Monday, December 04, 2017

Confederacy of Dunces

Let's see:

First it was Steven Mnuchin and the money:

That won him lots of friends. (If ever an expression said "Let them eat cake!", it's the look on his wife's face.)

Sometime before that it was the Secretary of the Interior Ryan Zinke raising the flag whenever he entered the building, and spending mad money on decorating his office.

More recently, it's been Rex Tillerson petulantly destroying the State Department because he really doesn't want to be there, anyway (his wife made him do it!).

And, of course, John Dowd said he wrote the incriminating tweet for his client, so no harm, no foul!  And then he decisively raised the shades of Watergate, resurrecting the argument that, if the President does it, it's legal.

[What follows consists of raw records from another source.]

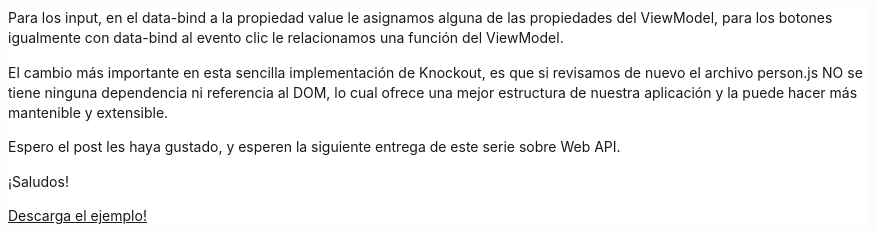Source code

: Para los input, en el data-bind a la propiedad value le asignamos alguna
de las propiedades del ViewModel, para los botones igualmente con
data-bind al evento clic le relacionamos una función del ViewModel.

El cambio más importante en esta sencilla implementación de Knockout, es
que si revisamos de nuevo el archivo person.js NO se tiene ninguna
dependencia ni referencia al DOM, lo cual ofrece una mejor estructura de
nuestra aplicación y la puede hacer más mantenible y extensible.

Espero el post les haya gustado, y esperen la siguiente entrega de este
serie sobre Web API.

¡Saludos!

[Descarga el ejemplo!](http://sdrv.ms/12WU9KQ)
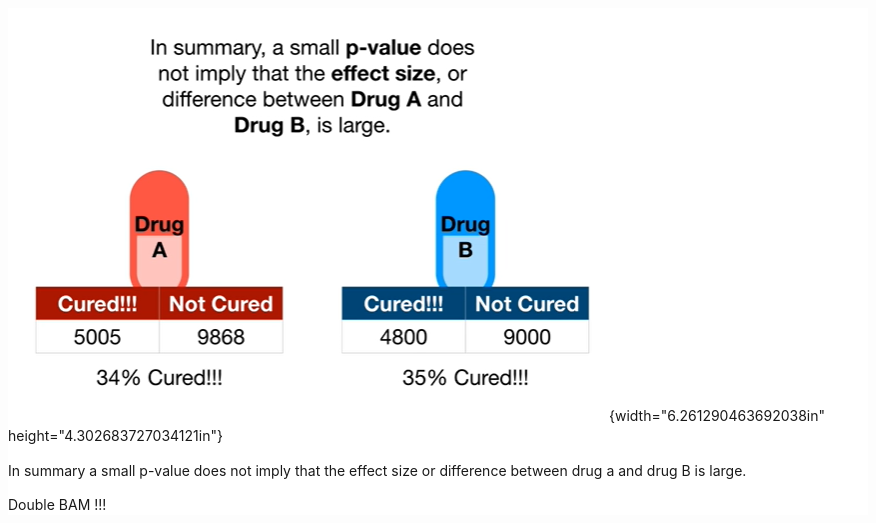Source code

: ![](media/STATQUEST-10-STATISTICS_FUNDAMENTALS-P-VALUES/image75.png){width="6.261290463692038in"
height="4.302683727034121in"}

In summary a small p-value does not imply that the effect size or
difference between drug a and drug B is large.

Double BAM !!!
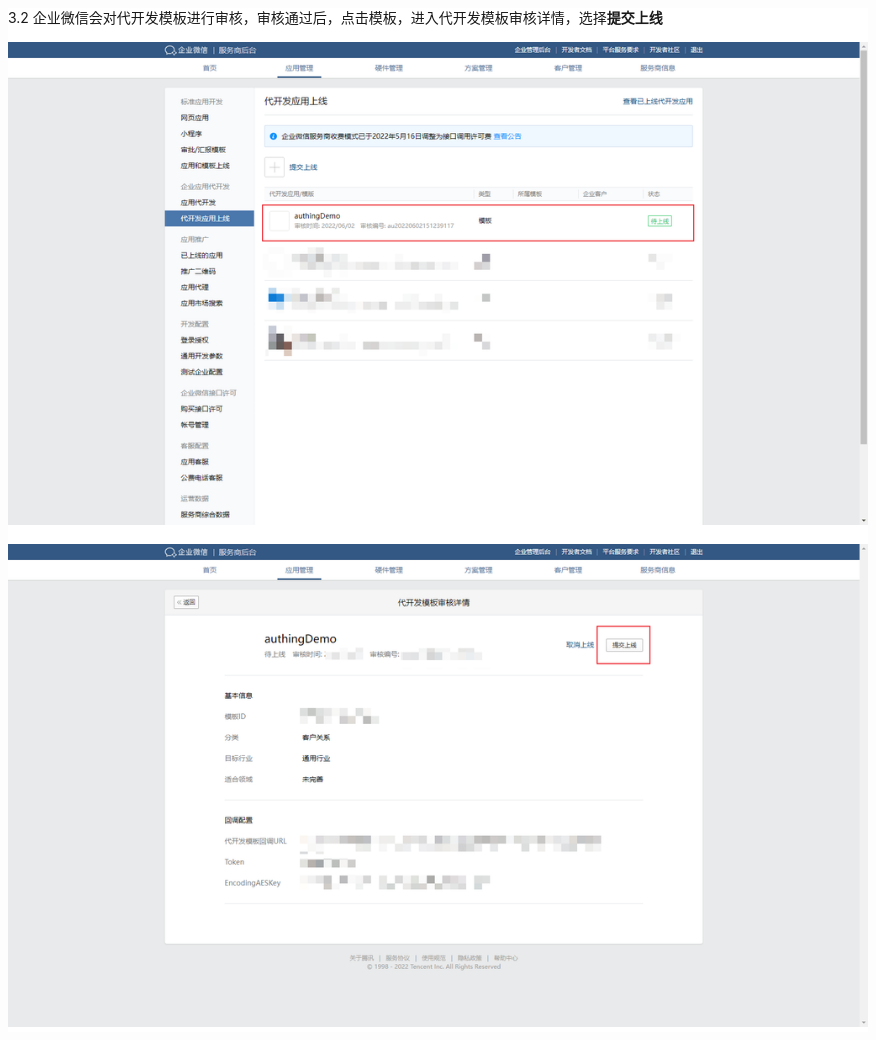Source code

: 3.2 企业微信会对代开发模板进行审核，审核通过后，点击模板，进入代开发模板审核详情，选择**提交上线**

![](./images/submit_template_confirm.png)

![](./images/confirm_template.png)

And today, there's Paul Manafort:

Business Insider reported Manafort had been ghosting-writing an op-ed with “a longtime Russian colleague” that was designed “to influence the public’s opinion” of the onetime Trump adviser.

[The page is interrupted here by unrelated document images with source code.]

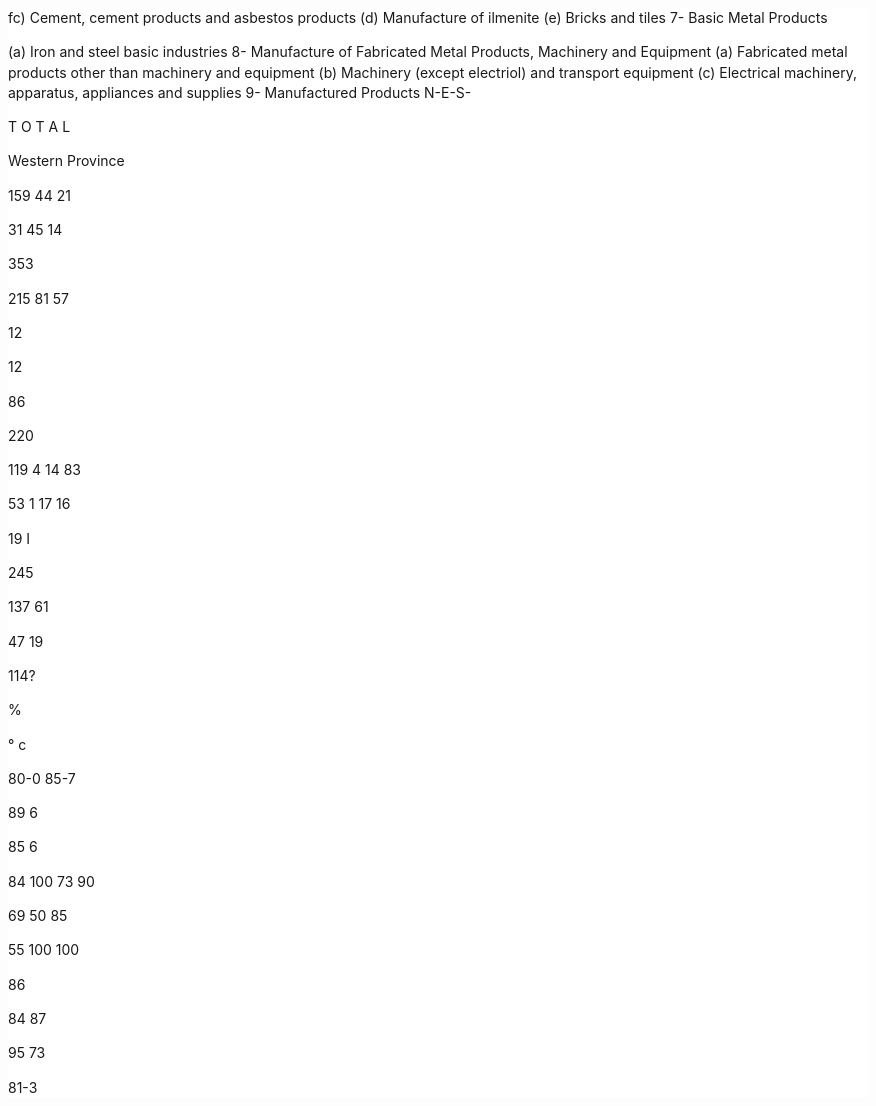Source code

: fc) Cement, cement products and asbestos products (d) Manufacture of ilmenite (e) Bricks and tiles 7- Basic Metal Products

(a) Iron and steel basic industries 8- Manufacture of Fabricated Metal Products, Machinery and Equipment (a) Fabricated metal products other than machinery and equipment (b) Machinery (except electriol) and transport equipment (c) Electrical machinery, apparatus, appliances and supplies 9- Manufactured Products N-E-S-

T O T A L

Western Province

159 44 21

31 45 14

353

215 81 57

12

12

86

220

119 4 14 83

53 1 17 16

19 I

245

137 61

47 19

114?

%

° c

80-0 85-7

89 6

85 6

84 100 73 90

69 50 85

55 100 100

86

84 87

95 73

81-3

“I mean, you’ve got to be kidding me,” former CIA officer Phil Mudd said. “As Grandma Mudd used to say, ‘That dude ain’t dumb, but he is stupid.’ How can you go into a bail hearing where you know the judge and the feds are so suspicious of you that they put incredibly restrictive measures in place so that you can’t leave your house, you have to ask permission to go see one of your kids, and you decide the feds aren’t suspicious enough to ask a question about whether you’re authoring a document with some contact with a Russian known to U.S. intelligence? What the heck is this guy thinking?”

“I thought I’ve seen everything,” Mudd said, “You can’t make this up.”

Michael Zeldin, who served as a special assistant to Mueller, agreed with Mudd.

“It defies explanation,” Zeldin said. “When you are under arrest and you are trying to get out from home detention and they look like they have a deal—they’ve put up properties that will be forfeited if you flee and you’re sort of desperate to get out of the house—to do this just undermines any effort to do that and the judge is going to have to determine whether or not she’s going to not only let that deal go through, or whether she’s going to let him stay in his home or incarcerate him. It’s a terribly stupid thing he did.”

CNN’s Chris Cillizza argued Manafort appears to not be “getting it.”

“That’s literally, like, one of the dumbest things you could possibly do,” Cillizza said. “Oh, okay, well you have these charges against you, ‘I’m going to co-write an editorial with a known Russian.’ It just doesn’t, it doesn’t make any logical sense. It certainly doesn’t make any legal sense.”

I'm sure we can all agree that, if Chris Cilizza thinks you're dumb, you've reached the nadir of stupid.

So just how dumb are the people surrounding Donald Trump?

You can't make this up.


  1. "So just how dumb are the people surrounding Donald Trump?"

    Um, HELLO?!

    "I surround myself with the best people. I know the best people"

  2. Could it be that this op-ed is to sell his eventual pardon? If he's been promised one then his actions make sense; once pardoned he could point to this "impartial" opinion piece that makes the argument for exonerating him - and Trump could as well.